Abstract

IN SILICO MOLECULAR INTERACTIONS OF HIV ANTIVIRAL DRUGS AGAINST HPV TYPE 18 E6 PROTEIN

Lalit R. Samant*, Vikrant C. Sangar, Shahid Chaudhary and Abhay Chowdhary

ABSTRACT

Human Papillomavirus (HPV) is a major etiological factor for cervical cancers, there are several reports on anti-HIV drugs which have potential of anticancer potential. During development of cervical cancer, E7 and E6 are expressed in cervical cells. This study was carried out using clinically approved antiviral drugs which inhibit proteosome. Indinavir, Darunavir, Rotinavir and Lopinavir structures were available on the Pubchem database. HPV type 18 E6 protein structure was downloaded from RCSB PDB. Drug molecule optimization, addition of charges and hydrogen bonds was carried out using Autodock Tools.
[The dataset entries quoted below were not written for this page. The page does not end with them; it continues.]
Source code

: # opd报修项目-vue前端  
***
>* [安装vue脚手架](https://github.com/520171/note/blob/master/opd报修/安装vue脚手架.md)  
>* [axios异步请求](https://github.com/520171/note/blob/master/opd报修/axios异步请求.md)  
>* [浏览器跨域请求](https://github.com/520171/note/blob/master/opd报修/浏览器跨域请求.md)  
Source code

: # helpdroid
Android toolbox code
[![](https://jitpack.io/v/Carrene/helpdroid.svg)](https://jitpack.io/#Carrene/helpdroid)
Receptor optimization was carried out using Accelrys Discovery studio visualizer 4. Molecular docking study was performed on Autodock 4. The results has shown that binding energy of Lopinavir (-1.83 kcal/mol) was lowest as compared to other drug molecules and hence not significantly active. In future, we can use silence ribonucleic acid targeting the HPV 18 E6 gene in combination with different protease inhibitors which can be use as alternative to surgery for the treatment of HPV-related premalignant lesions of the cervix.

Keywords: HPV type 18 E6, Autodock4, Discovery studio Visualizer4, Drugs, Molecular interaction, Docking.